When I try to download a large file from my samba server, using a WinXPPro client, smbd aborts silently in the middle of the transfer. The Win client reports: "The specified network name is no longer available". This happens rather randomly, sometimes at the beginning of the transfer, sometimes after 1 or two minutes. This happens only on my XP-Pro SP2 clients with most recent Microsoft updates. Older XP-Pro SP2 clients download successfully. I digged a bit in the issue using gdb on an "smbd -i" process: smbd dies after a handful of readX when it gets the first SIG36 signal. It apparently processes the SIG36 correctly, but then dies on SIGIO (which a process should not receive directly... or do I miss smth?). From there I added the options "kernel oplocks = false" and "fake oplocks = true": this makes all tranfers successful, but is not so nice of course in terms of multi-user file access. That's all I can report so far, but dont hesitate to ask for more. Thanks for your time and patience.

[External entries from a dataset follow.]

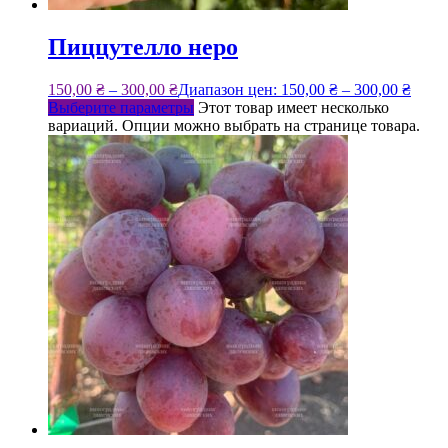
Пиццутелло неро
150,00
₴
–
300,00
₴
Диапазон цен: 150,00 ₴ – 300,00 ₴
Выберите параметры
Этот товар имеет несколько
вариаций. Опции можно выбрать на странице товара.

This is actually a bug in the linux kernel. They broke the "lease" code by sending SIGIO instead of a POSIX realtime signal. What vendor kernel are you running so I can track this ? The only fix for a broken kernel like this is to set "kernel oplocks = no". I'm marking the bug INVALID as it's a Linux kernel bug, not a Samba bug, but please add kernel and distribution info here. Jeremy.
The incriminated Linux version is a 2.6.17-r4. I just moved to newer 2.6.18, problem seems to be solved. I say *seems* since I was not able to perform lots of tests: the latest sky2 driver used by the server tends to hang on bulk transfers. Cheers.